To their credit, the French police are not taking Macron’s “lay down and let them pee on me” approach. On Friday, Alliance Police Nationale and the Union Nationale des Syndicats Autonomes (UNSA), two of France’s largest police unions that, combined, represent roughly half of all French police, issued a very spicily worded joint statement:


It’s enough!


Facing these savage hordes, asking for calm is no longer enough, IT MUST BE IMPOSED!


Restoring the Republican order and putting the apprehended beyond the capacity to harm others must be the only political signal to give.


In the face of such exactions, the police family must stand together.


Our colleagues, like the majority of citizens, can no longer bear the tyranny of these violent minorities.


The time is not for union action, but for combat against these ‘pests’.


Surrendering, capitulating, and pleasing them by laying down arms are not the solutions in light of the gravity of the situation.
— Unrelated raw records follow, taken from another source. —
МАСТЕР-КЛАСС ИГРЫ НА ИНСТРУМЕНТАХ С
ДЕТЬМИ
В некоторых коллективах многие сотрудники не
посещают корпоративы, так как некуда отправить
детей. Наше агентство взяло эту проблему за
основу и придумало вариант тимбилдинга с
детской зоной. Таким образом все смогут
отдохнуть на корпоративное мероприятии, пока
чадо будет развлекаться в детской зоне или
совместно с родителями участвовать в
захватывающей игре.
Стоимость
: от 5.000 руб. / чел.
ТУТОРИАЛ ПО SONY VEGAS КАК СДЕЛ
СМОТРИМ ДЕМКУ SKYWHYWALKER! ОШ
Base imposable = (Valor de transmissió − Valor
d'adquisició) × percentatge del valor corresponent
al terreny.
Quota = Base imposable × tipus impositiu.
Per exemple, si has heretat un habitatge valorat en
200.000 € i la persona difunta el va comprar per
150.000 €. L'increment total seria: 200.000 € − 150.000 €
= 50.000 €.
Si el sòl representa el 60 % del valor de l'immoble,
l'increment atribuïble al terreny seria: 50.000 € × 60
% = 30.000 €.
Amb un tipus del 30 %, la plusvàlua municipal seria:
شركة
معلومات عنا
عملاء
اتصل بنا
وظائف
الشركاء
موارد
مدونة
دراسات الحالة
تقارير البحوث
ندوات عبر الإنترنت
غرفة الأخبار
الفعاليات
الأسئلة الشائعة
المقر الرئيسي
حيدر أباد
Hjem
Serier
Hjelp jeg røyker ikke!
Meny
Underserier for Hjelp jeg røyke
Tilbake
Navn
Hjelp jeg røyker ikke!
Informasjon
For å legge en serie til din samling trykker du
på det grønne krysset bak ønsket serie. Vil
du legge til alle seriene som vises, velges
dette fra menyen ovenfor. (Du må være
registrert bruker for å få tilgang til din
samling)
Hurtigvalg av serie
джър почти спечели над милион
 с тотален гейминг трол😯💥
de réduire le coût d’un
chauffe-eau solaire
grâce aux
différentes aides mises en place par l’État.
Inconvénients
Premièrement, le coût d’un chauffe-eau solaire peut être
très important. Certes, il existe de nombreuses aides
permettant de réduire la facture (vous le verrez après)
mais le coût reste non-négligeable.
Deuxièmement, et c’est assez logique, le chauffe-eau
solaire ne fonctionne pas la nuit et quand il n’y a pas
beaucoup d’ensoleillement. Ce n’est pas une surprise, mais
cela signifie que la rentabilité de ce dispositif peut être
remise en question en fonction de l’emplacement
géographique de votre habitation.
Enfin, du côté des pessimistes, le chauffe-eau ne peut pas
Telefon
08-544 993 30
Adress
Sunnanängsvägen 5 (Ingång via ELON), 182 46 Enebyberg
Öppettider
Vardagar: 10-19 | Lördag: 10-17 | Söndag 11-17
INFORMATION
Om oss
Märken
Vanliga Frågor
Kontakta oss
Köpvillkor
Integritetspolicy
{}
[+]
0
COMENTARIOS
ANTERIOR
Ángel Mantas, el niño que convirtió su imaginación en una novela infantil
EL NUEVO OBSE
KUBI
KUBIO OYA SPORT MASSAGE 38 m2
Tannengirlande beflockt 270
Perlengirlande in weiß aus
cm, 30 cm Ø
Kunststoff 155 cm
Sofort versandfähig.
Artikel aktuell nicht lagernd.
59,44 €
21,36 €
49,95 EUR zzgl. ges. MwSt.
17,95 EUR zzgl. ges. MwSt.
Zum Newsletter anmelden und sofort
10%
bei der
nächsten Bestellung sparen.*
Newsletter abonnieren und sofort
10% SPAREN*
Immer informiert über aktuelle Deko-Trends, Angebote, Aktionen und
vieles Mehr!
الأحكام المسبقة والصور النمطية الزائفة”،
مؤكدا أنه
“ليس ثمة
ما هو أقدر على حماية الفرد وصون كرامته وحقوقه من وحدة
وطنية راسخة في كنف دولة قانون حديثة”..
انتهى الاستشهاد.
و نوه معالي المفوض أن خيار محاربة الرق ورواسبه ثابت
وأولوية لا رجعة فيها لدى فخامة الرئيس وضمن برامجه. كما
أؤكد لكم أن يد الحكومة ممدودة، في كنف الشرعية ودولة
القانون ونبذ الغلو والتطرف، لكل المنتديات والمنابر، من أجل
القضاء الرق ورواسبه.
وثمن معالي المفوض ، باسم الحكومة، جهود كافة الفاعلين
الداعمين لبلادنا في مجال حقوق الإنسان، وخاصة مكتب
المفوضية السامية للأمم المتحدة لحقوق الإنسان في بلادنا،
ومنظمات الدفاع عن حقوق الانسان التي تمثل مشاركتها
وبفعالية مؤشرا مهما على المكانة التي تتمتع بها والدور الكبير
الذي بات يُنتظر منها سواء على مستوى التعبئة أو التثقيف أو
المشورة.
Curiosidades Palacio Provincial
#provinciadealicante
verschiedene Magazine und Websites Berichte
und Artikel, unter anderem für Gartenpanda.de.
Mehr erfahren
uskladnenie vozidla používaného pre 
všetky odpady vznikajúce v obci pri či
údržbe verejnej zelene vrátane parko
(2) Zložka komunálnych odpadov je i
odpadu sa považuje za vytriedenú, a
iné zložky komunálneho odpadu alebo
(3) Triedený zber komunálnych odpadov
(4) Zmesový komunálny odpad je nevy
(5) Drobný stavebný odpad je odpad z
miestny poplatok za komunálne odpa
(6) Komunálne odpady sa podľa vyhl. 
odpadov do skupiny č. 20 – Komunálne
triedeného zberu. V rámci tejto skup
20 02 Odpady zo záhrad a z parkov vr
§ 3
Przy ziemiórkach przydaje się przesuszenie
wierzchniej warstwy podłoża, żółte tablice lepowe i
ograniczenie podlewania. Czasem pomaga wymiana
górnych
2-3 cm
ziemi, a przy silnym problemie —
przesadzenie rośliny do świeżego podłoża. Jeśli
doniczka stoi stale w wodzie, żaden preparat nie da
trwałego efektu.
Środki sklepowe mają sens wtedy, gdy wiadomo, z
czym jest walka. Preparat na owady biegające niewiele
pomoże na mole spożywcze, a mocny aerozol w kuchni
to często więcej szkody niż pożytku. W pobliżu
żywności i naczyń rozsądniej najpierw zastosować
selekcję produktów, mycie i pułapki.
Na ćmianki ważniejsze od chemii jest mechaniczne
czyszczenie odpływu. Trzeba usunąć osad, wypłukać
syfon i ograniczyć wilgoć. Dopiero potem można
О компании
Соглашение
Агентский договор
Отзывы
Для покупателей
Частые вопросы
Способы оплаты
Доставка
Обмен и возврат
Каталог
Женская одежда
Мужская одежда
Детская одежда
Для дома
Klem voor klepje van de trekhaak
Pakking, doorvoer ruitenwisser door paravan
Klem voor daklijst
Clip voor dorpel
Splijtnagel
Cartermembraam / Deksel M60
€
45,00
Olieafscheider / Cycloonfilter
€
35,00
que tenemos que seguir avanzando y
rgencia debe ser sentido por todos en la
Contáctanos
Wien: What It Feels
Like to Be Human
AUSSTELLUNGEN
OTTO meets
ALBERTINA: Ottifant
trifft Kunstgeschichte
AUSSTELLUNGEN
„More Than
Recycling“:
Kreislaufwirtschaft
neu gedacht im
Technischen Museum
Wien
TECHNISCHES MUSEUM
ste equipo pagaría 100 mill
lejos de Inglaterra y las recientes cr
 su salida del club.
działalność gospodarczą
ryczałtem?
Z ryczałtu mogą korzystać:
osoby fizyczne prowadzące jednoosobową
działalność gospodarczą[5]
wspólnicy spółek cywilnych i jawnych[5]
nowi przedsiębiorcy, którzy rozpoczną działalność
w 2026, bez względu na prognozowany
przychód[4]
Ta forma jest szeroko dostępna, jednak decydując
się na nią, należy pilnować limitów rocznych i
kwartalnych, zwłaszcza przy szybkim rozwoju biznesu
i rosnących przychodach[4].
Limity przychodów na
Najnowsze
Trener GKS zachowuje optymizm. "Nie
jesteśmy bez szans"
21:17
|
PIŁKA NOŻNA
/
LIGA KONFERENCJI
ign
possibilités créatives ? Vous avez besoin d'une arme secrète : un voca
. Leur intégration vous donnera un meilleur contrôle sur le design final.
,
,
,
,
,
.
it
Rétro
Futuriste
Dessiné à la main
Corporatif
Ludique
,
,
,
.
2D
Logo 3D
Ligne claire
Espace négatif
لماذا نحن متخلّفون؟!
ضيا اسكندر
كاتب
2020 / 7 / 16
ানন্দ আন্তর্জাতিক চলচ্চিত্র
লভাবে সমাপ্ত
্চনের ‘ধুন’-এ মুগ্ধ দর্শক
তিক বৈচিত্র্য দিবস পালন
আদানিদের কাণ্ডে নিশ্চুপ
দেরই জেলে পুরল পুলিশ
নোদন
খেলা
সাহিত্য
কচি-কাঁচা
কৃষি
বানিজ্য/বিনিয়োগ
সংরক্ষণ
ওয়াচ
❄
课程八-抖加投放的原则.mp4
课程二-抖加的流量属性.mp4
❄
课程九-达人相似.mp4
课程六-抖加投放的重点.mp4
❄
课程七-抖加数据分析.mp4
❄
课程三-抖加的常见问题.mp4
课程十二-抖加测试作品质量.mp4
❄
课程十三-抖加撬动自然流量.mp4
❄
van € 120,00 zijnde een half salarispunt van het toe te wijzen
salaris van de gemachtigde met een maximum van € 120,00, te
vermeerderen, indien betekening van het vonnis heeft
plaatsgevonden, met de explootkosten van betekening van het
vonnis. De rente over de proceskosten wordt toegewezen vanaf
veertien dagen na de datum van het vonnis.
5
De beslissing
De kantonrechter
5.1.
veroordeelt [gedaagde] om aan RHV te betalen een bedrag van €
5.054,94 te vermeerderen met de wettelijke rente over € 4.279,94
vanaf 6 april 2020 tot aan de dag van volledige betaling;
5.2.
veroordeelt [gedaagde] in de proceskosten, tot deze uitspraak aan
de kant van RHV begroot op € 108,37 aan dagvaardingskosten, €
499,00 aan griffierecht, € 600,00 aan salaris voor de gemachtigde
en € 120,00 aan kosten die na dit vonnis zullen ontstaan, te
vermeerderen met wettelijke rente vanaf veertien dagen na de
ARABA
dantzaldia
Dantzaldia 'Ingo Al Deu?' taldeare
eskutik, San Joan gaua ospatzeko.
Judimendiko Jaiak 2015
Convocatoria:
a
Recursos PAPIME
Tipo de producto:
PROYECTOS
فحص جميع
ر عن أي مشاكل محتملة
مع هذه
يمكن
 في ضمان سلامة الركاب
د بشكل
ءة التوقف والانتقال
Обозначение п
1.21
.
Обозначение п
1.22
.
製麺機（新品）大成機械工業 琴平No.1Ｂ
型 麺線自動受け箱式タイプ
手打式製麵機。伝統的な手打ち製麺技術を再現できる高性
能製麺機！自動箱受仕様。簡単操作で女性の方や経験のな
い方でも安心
All means must be put in place to restore the rule of law as quickly as possible.


Once restored, we already know that we will relive this mess that we have been enduring for decades.


For these reasons, Alliance Police Nationale and UNSA Police will take their responsibilities and warn the government from now on that at the end, we will be in action and without concrete measures for the legal protection of the Police, an appropriate penal response, significant means provided, the police will judge the extent of the consideration given.


Today the police are in combat because we are at war. Tomorrow we will be in resistance and the government will have to become aware of it.


Rioters rammed a car into the house of Vincent Jeanbrun, mayor of the southern Parisian suburb of L’Haÿ-les-Roses, before setting it on fire Saturday night. On Sunday, Jeanbrun tweeted:


Last night, a milestone was reached in horror and ignominy. My home was attacked and my family was the victim of an assassination attempt. My determination to protect and serve the Republic is greater than ever. I will not back down. #PasPourRien #Emeutes


I was able to snag some riot footage from Twitter on Saturday and compile it into this 18-minute video. Since we’re talking about the Internet here, and I’m a one-man news bureau, I cannot and will not vouch for any of its authenticity, but it seems as if a general picture emerges of a nation on the edge of losing its grip:



You can see rioters sawing down light poles. Burning down schools, buses, police stations, and town halls. Looting stores. Shooting at police. Openly toting assault rifles in a country that does not permit citizens to own them.


This does not appear to be your normal riot. Riots are more haphazard. This looks more like a war with organized, gun-toting jihadists clad in black and ready to wreak vengeance against an ancient enemy — on enemy soil. Why, it’s almost as if they were waiting for this to happen.


The following days and weeks will determine whether it explodes into a full-blown French Civil War . . . and whether it spreads into a continental war between a softened West and a radical global Islamic ummah that the West was foolish enough, in the name of tolerance, to invite as their ungrateful houseguests.